Smaller pupil, greater in the dark (Horner’s pathway)
- Confirm: apraclonidine 0.5–1% (reversal of the anisocoria confirms Horner’s, from denervation supersensitivity; avoid in infants), or cocaine 4–10% (the Horner’s pupil fails to dilate).
- Localise: hydroxyamphetamine 1% dilates a third-order (postganglionic) intact neuron, so dilation suggests a central or preganglionic lesion, and failure to dilate suggests a postganglionic lesion.
- Act: a new Horner’s warrants imaging of the oculosympathetic pathway. Acute, painful Horner’s raises carotid dissection and needs urgent assessment.
Larger pupil, greater in bright light
- Light-near dissociation and dilute pilocarpine 0.1%: constriction of the affected pupil confirms an Adie’s tonic pupil (cholinergic supersensitivity).

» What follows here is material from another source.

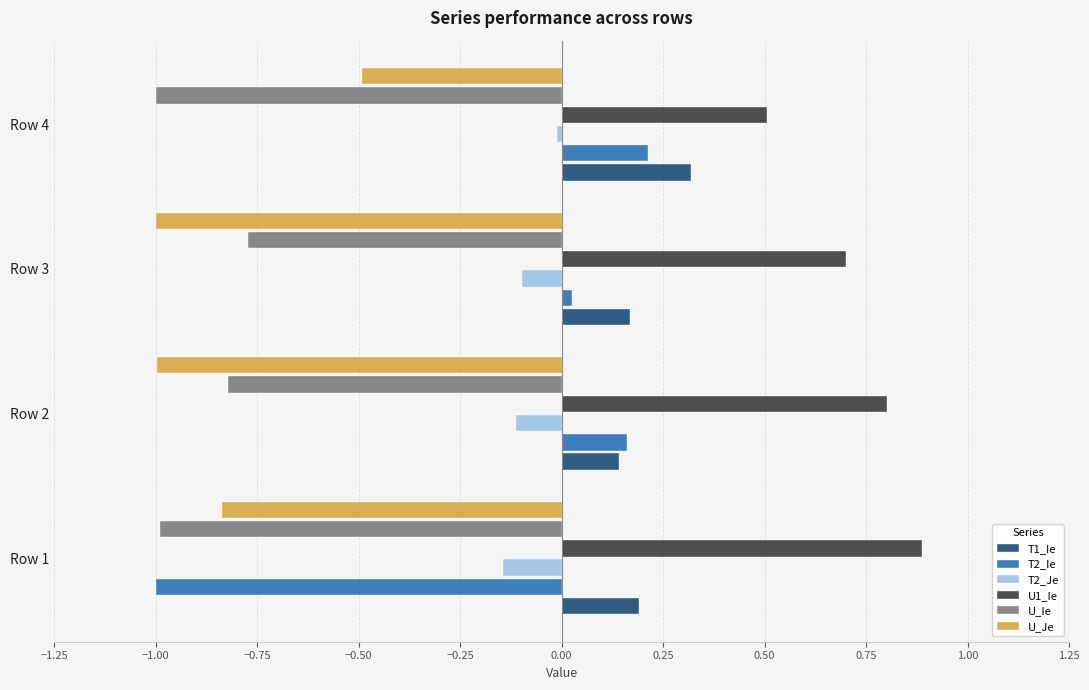

What is the total value across all series at Row 1?

-1.9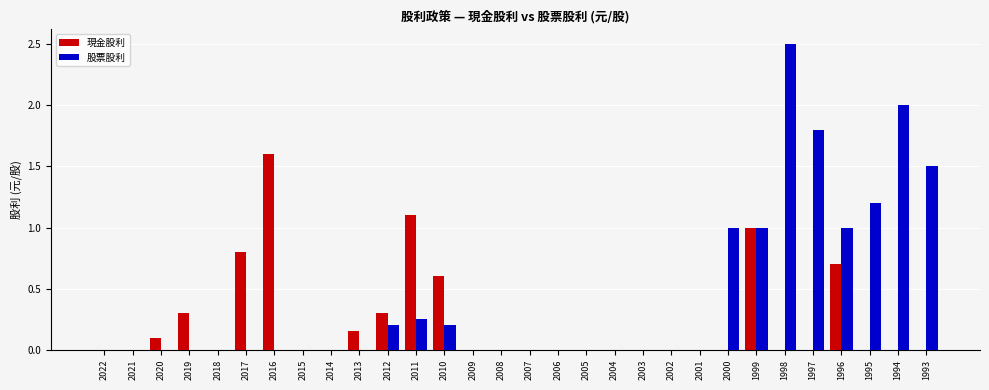

Is the value of 股票股利 at 1996 greater than the value of 現金股利 at 2001?

Yes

- Pilocarpine 1%: constricts a third nerve palsy pupil and a normal pupil, but a pharmacologically blocked (atropinic) pupil will not constrict.
- Third nerve palsy: look for ptosis and a down-and-out eye. A pupil-involving, painful third nerve palsy is treated as a neurosurgical emergency (posterior communicating artery aneurysm) and needs urgent imaging.
- Also consider iris sphincter trauma and posterior synechiae.
Doses and agents are for teaching and vary with local practice and availability. Always correlate with the full examination.
Important: This tool is for educational purposes only. It cannot diagnose anisocoria or any other condition and does not replace an eye examination. A pupil difference that is new, changing, or comes with a drooping eyelid, double vision, eye pain, a severe headache, or a red eye should be assessed promptly, and some combinations are emergencies. This tool does not store or transmit any data you enter.